From Pine View Farm

All the News that Fits, Recidivism Dept. 0

Dick Polman recounts how the New York Times allowed itself to get spun–again (or is that “still”?)–on behalf of the Great and Glorious Patriotic War for a Lie in Iraq. In doing so, he takes again takes on the Myth that Will Not Die: the myth that big media is somehow “liberal.”

Follow the link for the full analysis; it’s worth the five minutes.

. . . on May 21 of this year, . . . The Times led page one with a story that trumpeted a leak from the Pentagon; apparently, the paper had purportedly learned that prisoners released from Guantanamo and transferred abroad were flocking back to terrorism in alarming numbers. According to the Times headline that day, “1 in 7 Detainees Rejoined Jihad,” or, as the first paragraph in the story put it, 1 in 7 released detainees “returned to terrorism or militant activity.”
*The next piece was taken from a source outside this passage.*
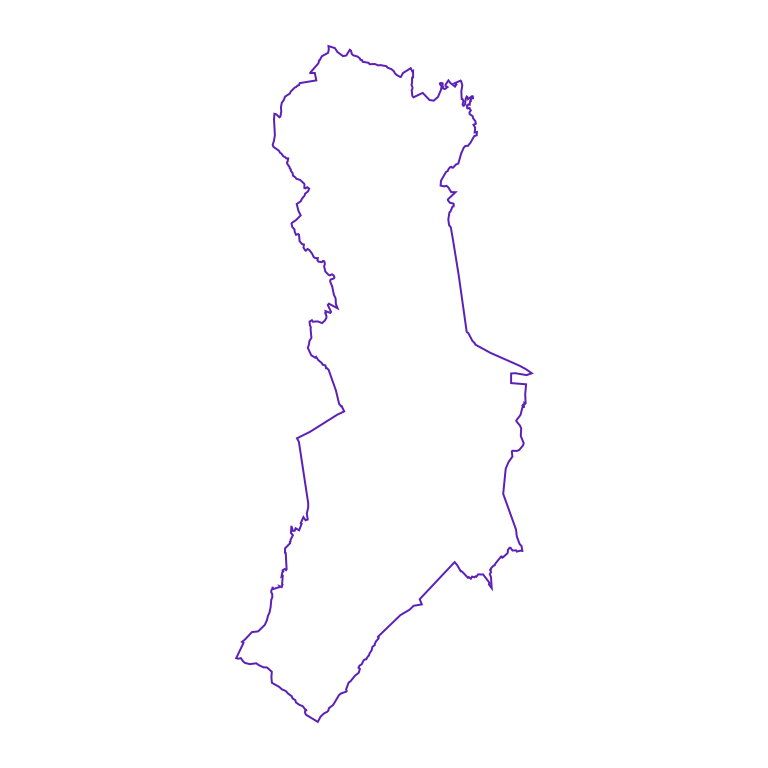 Acatlán, Hidalgo, Mexico (Equal Earth projection)
{"feature_id": "50627088B55512763165299", "entity_name": "Acatlán", "entity_type": "district", "adm_level": 2, "iso_a3": "MEX", "parent_name": "Mexico", "parent_adm1": "Hidalgo", "projection": "equal_earth", "projection_center": [-98.445, 20.205], "detail": "fine", "context": "isolated", "style": "outline", "palette": "violet", "viewbox_px": 768, "rotation_deg": 0, "n_neighbors": 0, "source": "geoboundaries", "source_scale": "gbopen_adm2", "svg_char_len": 6031}
<svg xmlns="http://www.w3.org/2000/svg" viewBox="0 0 768 768"><path d="M410.7,68.2L402.9,73.1L400.9,76.9L400.1,76.9L396.7,75.0L394.8,73.2L393.9,71.3L391.4,69.1L387.6,67.7L386.4,66.2L380.6,65.1L378.2,65.4L374.8,64.0L369.6,64.2L368.6,62.8L362.7,61.8L362.1,60.2L360.4,59.8L359.9,58.4L357.4,56.5L353.4,55.4L351.8,54.0L351.0,50.7L349.8,49.8L346.3,55.5L343.0,56.1L337.4,52.0L334.9,48.1L328.5,46.1L328.8,49.3L328.1,52.8L321.8,56.3L319.7,60.2L319.1,60.4L318.4,63.3L310.3,72.6L310.3,73.1L314.8,73.0L316.3,80.4L299.7,83.1L299.0,85.2L297.4,85.6L296.3,86.9L294.7,87.6L290.7,91.6L289.9,93.5L285.1,96.6L283.6,100.3L281.8,102.8L280.9,107.5L281.3,111.2L280.4,116.6L279.4,117.3L276.4,114.4L274.4,113.8L274.0,119.4L274.9,135.1L274.0,140.7L272.7,144.7L273.4,146.8L278.9,150.7L280.2,152.9L281.4,153.6L283.5,156.4L285.1,157.1L286.2,158.4L288.2,158.4L287.6,161.7L287.0,162.2L287.2,163.7L289.7,167.3L289.7,168.3L290.8,169.4L290.7,170.6L292.6,173.1L293.0,175.7L295.4,177.4L296.3,178.7L300.1,179.9L304.1,183.6L304.5,184.8L304.3,187.9L305.6,188.4L307.2,187.2L309.2,188.7L308.0,191.4L305.0,193.8L304.6,195.6L301.9,198.8L300.7,201.3L296.7,204.0L298.4,210.7L300.7,215.4L295.9,220.2L292.1,222.7L291.5,223.6L292.3,226.9L294.5,229.5L294.7,231.7L296.0,234.8L298.2,234.1L299.0,234.6L299.6,241.2L302.0,244.0L303.9,244.5L303.5,247.6L305.2,250.4L305.8,250.7L307.5,249.0L309.3,250.0L312.0,253.5L313.8,257.2L315.3,258.1L317.8,258.1L317.4,260.3L318.4,261.6L321.8,262.2L322.9,260.9L324.2,261.2L324.9,263.9L324.1,266.4L325.4,271.6L328.5,274.8L329.9,275.4L332.0,274.3L333.6,275.4L334.3,276.8L334.3,277.9L333.5,278.6L330.9,279.4L330.2,280.3L330.4,282.2L332.2,286.5L333.9,294.8L335.6,298.3L335.9,304.0L337.6,308.3L328.9,303.7L327.8,305.0L331.0,311.8L330.4,312.9L325.5,311.1L325.8,313.3L325.4,313.3L326.5,316.3L326.3,318.1L324.7,320.7L322.1,323.1L317.7,321.4L312.8,321.7L311.9,320.2L309.6,321.6L309.9,325.2L310.8,327.2L310.6,329.2L311.4,337.9L309.5,340.8L308.9,344.7L307.8,347.8L311.3,355.3L315.2,357.7L316.1,356.8L318.1,359.9L322.1,363.4L322.5,364.6L325.4,365.4L326.0,368.2L326.7,368.0L328.6,369.8L335.9,390.4L339.1,403.8L341.2,406.4L341.7,406.2L344.2,411.4L337.4,414.6L310.2,431.7L297.0,438.3L298.9,441.9L308.2,503.1L308.2,507.5L306.8,513.5L307.7,519.5L305.6,520.3L303.4,517.1L300.7,523.3L301.6,523.9L299.1,530.3L295.6,528.3L294.6,530.8L292.8,530.8L291.4,525.9L291.0,533.1L292.9,535.2L290.6,539.7L290.5,541.5L289.9,541.8L290.1,543.2L285.1,548.3L285.0,552.8L285.6,552.9L285.8,554.0L286.6,569.3L286.1,570.1L284.7,569.0L282.6,570.3L283.3,571.6L282.3,572.3L281.5,576.7L282.7,576.1L282.1,584.3L282.5,584.6L281.7,587.1L279.6,586.2L280.0,586.9L273.4,589.0L272.4,586.8L272.6,588.3L271.3,590.3L271.3,592.5L272.2,593.8L272.3,597.3L271.3,599.6L270.6,607.2L269.5,612.6L267.9,616.0L267.0,620.0L264.8,624.9L258.1,631.4L251.9,632.1L244.8,639.7L242.0,641.9L243.5,642.9L236.2,658.2L238.4,658.7L240.8,658.1L243.4,661.7L245.2,663.0L249.8,664.1L256.3,663.3L258.9,665.2L263.7,667.4L266.9,667.4L271.8,671.8L271.4,677.2L271.9,682.8L279.2,686.9L282.0,689.4L285.6,690.9L288.1,693.6L291.8,696.3L292.5,698.3L295.3,700.2L296.0,702.5L299.3,704.8L302.6,706.1L305.3,709.5L306.1,709.8L306.3,710.3L305.2,710.9L304.9,712.3L305.9,714.7L317.8,721.9L320.6,716.6L324.2,713.3L326.9,712.0L328.3,710.7L328.9,708.2L333.1,705.0L339.0,695.1L341.1,693.4L346.4,691.6L346.7,691.1L346.1,689.4L348.7,682.5L350.3,681.5L355.1,675.6L358.7,672.8L359.9,668.9L358.5,667.8L359.4,665.7L361.8,664.2L363.5,660.5L364.6,659.5L366.2,659.3L367.8,656.5L369.0,655.5L369.4,653.7L371.7,650.2L372.4,646.9L374.8,645.0L374.8,643.9L375.9,641.5L378.6,638.4L378.6,637.4L378.2,637.6L377.9,636.8L400.3,615.2L409.7,609.6L413.6,605.8L421.8,604.4L419.7,599.2L454.6,562.1L457.2,565.1L460.7,571.3L461.4,571.1L462.6,572.1L468.0,577.8L468.7,577.1L470.8,578.7L472.1,576.6L474.2,577.3L475.4,576.4L476.3,576.8L478.1,574.4L483.1,574.5L488.8,581.9L489.4,583.3L488.9,584.4L491.7,588.2L491.0,577.2L489.8,574.2L491.1,572.0L490.1,570.0L490.9,569.6L490.8,568.5L493.6,565.6L494.6,565.4L495.4,563.6L501.0,556.6L501.6,556.5L501.9,557.5L502.5,557.7L506.8,553.9L507.7,552.8L508.0,549.7L509.6,547.8L510.5,547.8L512.5,550.5L516.2,550.4L516.9,551.6L520.2,550.7L522.3,550.9L521.6,546.2L519.5,543.8L516.8,536.3L516.0,529.5L503.2,493.9L505.7,468.8L508.5,462.1L512.4,456.6L511.8,451.4L512.4,450.8L517.1,450.9L519.3,449.9L523.1,445.3L523.7,443.1L520.8,436.1L521.2,428.5L520.0,425.6L516.6,421.6L516.3,420.5L520.5,414.9L522.5,407.2L524.0,406.9L523.7,405.2L522.8,406.1L522.5,405.5L523.3,404.5L524.3,404.4L524.3,403.3L524.9,403.9L525.6,403.3L525.2,394.2L526.1,384.3L511.1,383.1L511.1,373.5L515.2,373.2L526.6,375.1L531.8,373.3L526.3,369.4L519.9,365.9L490.3,352.8L475.3,344.6L475.1,343.7L472.3,340.7L468.4,333.2L466.7,331.9L458.8,275.9L452.9,239.3L450.8,227.3L449.1,225.2L448.3,219.5L449.4,212.5L450.6,211.3L452.4,206.7L453.6,206.4L453.8,205.3L453.5,203.6L450.0,202.8L448.0,200.4L447.9,199.4L455.5,192.2L451.2,192.1L448.3,187.4L446.4,185.8L444.2,186.4L440.6,185.6L441.0,180.7L446.0,172.0L447.9,170.8L448.5,169.1L450.1,167.2L451.4,166.8L452.1,167.7L453.2,167.6L455.8,164.6L458.3,163.6L461.2,153.4L463.8,147.6L465.4,146.0L468.0,145.8L470.5,142.7L474.2,136.1L476.7,135.3L476.9,132.0L474.7,132.5L475.2,127.8L473.5,124.7L475.8,123.8L475.4,121.3L473.2,118.4L472.6,116.1L469.6,114.1L469.5,112.3L470.8,110.5L469.5,108.0L467.7,108.5L467.1,108.0L467.1,105.3L467.9,105.3L468.3,104.4L469.7,104.7L470.1,101.2L470.8,101.2L470.9,98.5L473.0,98.3L472.8,96.5L471.2,96.8L473.0,96.3L471.9,96.2L468.0,99.2L467.4,97.0L466.7,96.5L465.7,98.9L465.1,103.8L464.5,105.3L463.3,105.8L462.6,104.5L463.4,100.9L462.6,99.2L461.7,99.0L461.3,91.4L462.3,85.4L461.2,81.4L460.6,80.6L454.5,83.3L456.4,84.4L455.0,86.6L450.3,82.9L448.4,80.4L445.5,84.9L445.5,85.9L447.5,87.1L445.0,89.0L443.2,88.5L443.1,87.1L442.6,86.7L442.6,83.3L440.8,82.9L439.9,83.4L440.1,84.5L441.6,86.1L441.0,89.8L438.0,96.9L433.7,100.7L429.5,100.0L422.7,92.9L413.5,97.3L412.3,95.8L411.7,90.2L412.4,88.9L412.5,87.4L411.5,84.7L412.1,82.8L412.0,78.2L412.4,77.3L413.1,77.4L413.1,70.9L412.3,71.4L410.7,68.2Z" fill="none" stroke="#5b21b6" stroke-width="2"/></svg>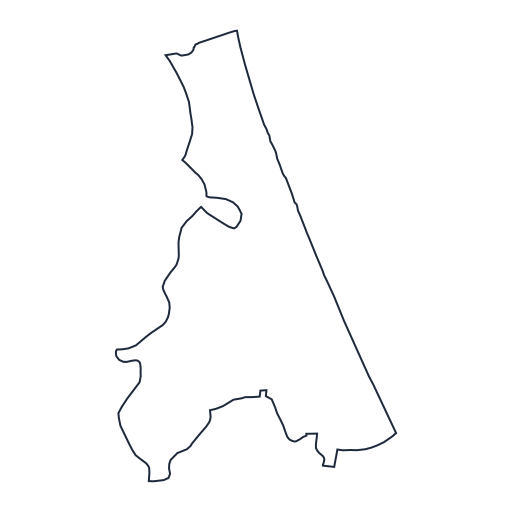 Ngu Hanh Son, Đà Nẵng, Vietnam
{"feature_id": "81297802B96824977906351", "entity_name": "Ngu Hanh Son", "entity_type": "district", "adm_level": 2, "iso_a3": "VNM", "parent_name": "Vietnam", "parent_adm1": "Đà Nẵng", "projection": "natural_earth1", "projection_center": [108.243, 16.007], "detail": "fine", "context": "isolated", "style": "outline", "palette": "slate", "viewbox_px": 512, "rotation_deg": 0, "n_neighbors": 0, "source": "geoboundaries", "source_scale": "gbopen_adm2", "svg_char_len": 3267}
<svg xmlns="http://www.w3.org/2000/svg" viewBox="0 0 512 512"><path d="M118.4,413.2L118.8,417.6L120.4,425.7L129.6,444.8L132.1,449.6L135.7,455.3L136.1,455.6L140.0,458.7L146.2,463.3L148.3,466.0L149.2,468.1L149.4,472.6L148.8,481.1L153.5,481.3L163.7,480.1L168.4,478.0L170.1,473.9L169.0,468.3L169.3,463.7L170.6,460.0L177.3,453.1L187.0,449.2L190.6,445.9L191.8,443.8L198.3,435.8L206.3,426.5L209.1,422.4L209.8,420.9L210.1,419.7L210.4,418.2L210.6,416.4L210.0,410.2L215.8,408.9L222.8,406.2L233.5,399.7L241.2,398.4L245.5,397.1L252.5,397.1L259.7,396.6L260.4,390.6L263.4,390.4L266.4,390.2L265.9,396.2L271.7,399.3L275.1,407.3L277.1,413.3L280.1,419.1L283.1,425.2L285.6,432.5L287.2,436.6L288.3,438.2L289.6,439.6L292.2,440.9L294.5,441.5L295.9,441.4L299.8,439.3L303.3,436.9L306.4,435.6L306.3,433.8L317.1,433.6L316.7,437.9L315.9,444.4L316.0,448.3L317.3,450.6L318.7,452.5L323.0,456.2L324.0,457.9L324.3,459.4L323.8,462.3L323.0,464.5L322.9,465.6L324.2,465.8L334.2,466.9L337.4,449.5L342.7,450.3L350.9,450.0L356.6,450.2L365.0,449.3L371.4,447.6L377.2,445.4L383.9,442.2L392.0,436.6L396.1,433.1L373.3,384.6L369.0,376.5L343.9,320.6L334.2,296.7L326.4,279.8L324.2,275.5L322.5,270.5L316.2,255.6L309.0,237.8L306.9,232.9L305.2,228.4L300.2,215.6L298.0,210.7L297.2,206.3L296.4,204.1L294.6,202.5L294.4,201.8L292.0,194.0L285.9,178.0L284.2,176.0L282.8,173.6L279.6,164.5L277.2,158.6L276.1,153.1L275.2,150.6L272.3,144.7L270.3,141.2L269.9,138.5L269.3,135.5L267.8,133.0L266.5,129.1L264.2,124.9L259.0,110.0L253.8,94.6L245.2,65.3L240.3,46.9L238.0,36.4L237.0,30.7L234.3,31.1L230.4,32.3L228.8,32.8L223.2,34.7L213.7,37.9L203.8,41.2L198.7,42.9L198.2,43.3L197.6,43.8L197.1,44.0L196.8,44.1L195.5,44.5L195.1,45.4L194.3,47.1L194.1,47.1L193.9,47.3L193.8,47.6L193.6,48.2L193.6,48.8L193.5,49.4L193.2,50.1L192.8,50.7L192.2,51.6L191.2,52.6L190.8,53.0L189.9,53.5L189.3,53.9L188.9,54.1L187.8,54.6L185.8,54.9L182.9,55.4L181.9,55.6L181.1,55.4L180.4,55.3L178.3,54.2L177.5,53.8L176.9,53.6L176.5,53.5L176.0,53.5L175.0,53.7L165.6,55.2L169.7,60.9L176.8,73.3L180.6,80.8L183.8,87.2L185.2,91.0L186.1,93.3L189.0,102.1L190.5,113.7L191.6,120.3L192.0,123.9L192.3,125.6L192.5,127.1L192.1,134.1L189.6,142.0L186.9,150.1L185.6,154.7L184.3,157.2L182.3,160.0L185.4,162.6L192.3,169.5L195.2,172.5L198.3,175.1L201.7,179.3L204.5,184.5L206.4,192.1L206.5,196.2L209.1,197.3L217.1,197.8L225.9,199.1L233.0,202.3L237.5,206.3L239.5,209.7L241.6,214.0L241.1,216.7L241.0,217.8L240.5,220.8L236.4,227.0L234.3,228.2L234.0,228.4L231.4,227.6L228.8,226.7L223.3,223.4L214.6,217.9L207.3,213.2L204.9,210.8L201.1,206.9L200.8,207.1L196.1,211.7L192.4,216.0L186.7,221.1L181.6,227.8L179.1,237.5L178.5,242.8L178.8,255.5L178.6,258.1L177.6,261.5L176.5,264.7L174.8,267.2L170.6,272.3L164.8,280.7L162.7,286.9L163.3,289.8L165.7,294.9L166.6,296.5L168.7,301.2L169.3,303.0L169.5,305.2L169.7,307.7L168.9,313.7L168.0,317.2L165.7,321.8L162.8,325.0L151.0,333.0L146.2,336.7L135.9,345.4L128.4,348.4L121.4,349.4L117.0,349.5L116.2,350.7L116.0,351.7L115.9,353.2L116.1,355.0L116.5,356.5L117.7,358.0L119.2,359.9L121.6,361.0L123.4,361.8L126.7,361.9L132.2,360.7L135.5,360.3L136.4,360.4L137.5,360.6L138.0,360.9L138.8,361.4L139.8,362.6L140.3,364.6L140.7,368.5L140.6,371.4L140.7,376.4L139.5,382.4L135.7,387.4L127.2,398.6L121.8,406.8L118.4,413.2Z" fill="none" stroke="#1e293b" stroke-width="2"/></svg>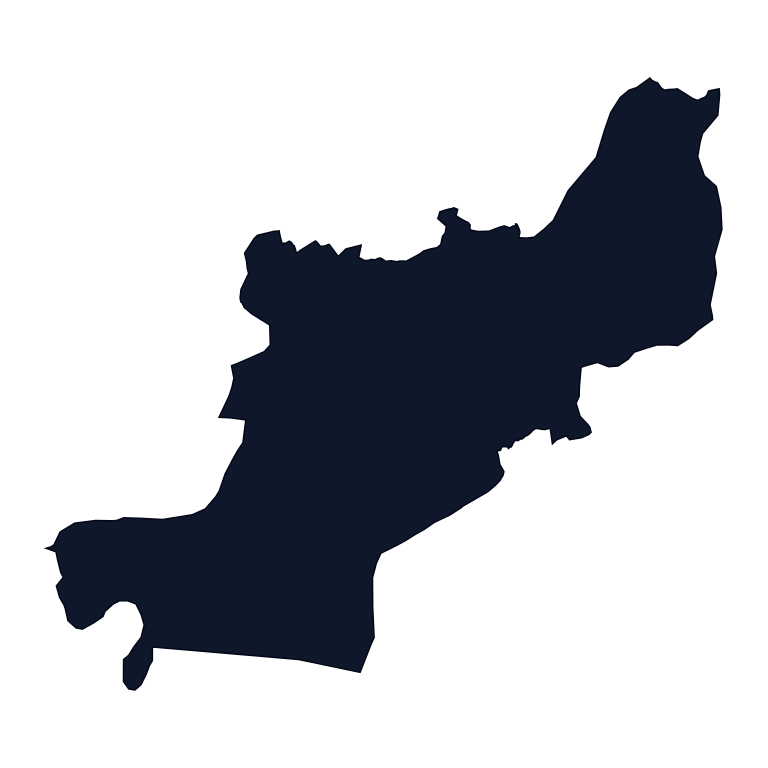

That translated into a 14.3 percent recidivism rate,

(snip)

And once again, the story was flat wrong.

This past weekend – more than two weeks after the print story ran – The Times finally took steps to clean up the mess. On Saturday, it ran a lengthy “editor’s note” which admitted that the “1 in 7” statistic was way off base. Actually, said The Times, it would have been far more accurate to report “that about one in 20 former Guantanamo prisoners described in the Pentagon report were now said to be engaging in terrorism.”

Well, that’s very different. One in 20 translates to a 5 percent recidivism rate – a far cry from 14.3 percent. (And as for that 5 percent figure, here’s a bit of perspective: According to the Justice Department’s own figures, the recidivism rate for American prisoners – as measured by the rate of rearrests within three years of release – is typically in excess of 60 percent.)

Afterthought: The New York Times is the true recidivist here, backsliding to its reflex to support Bushie wars.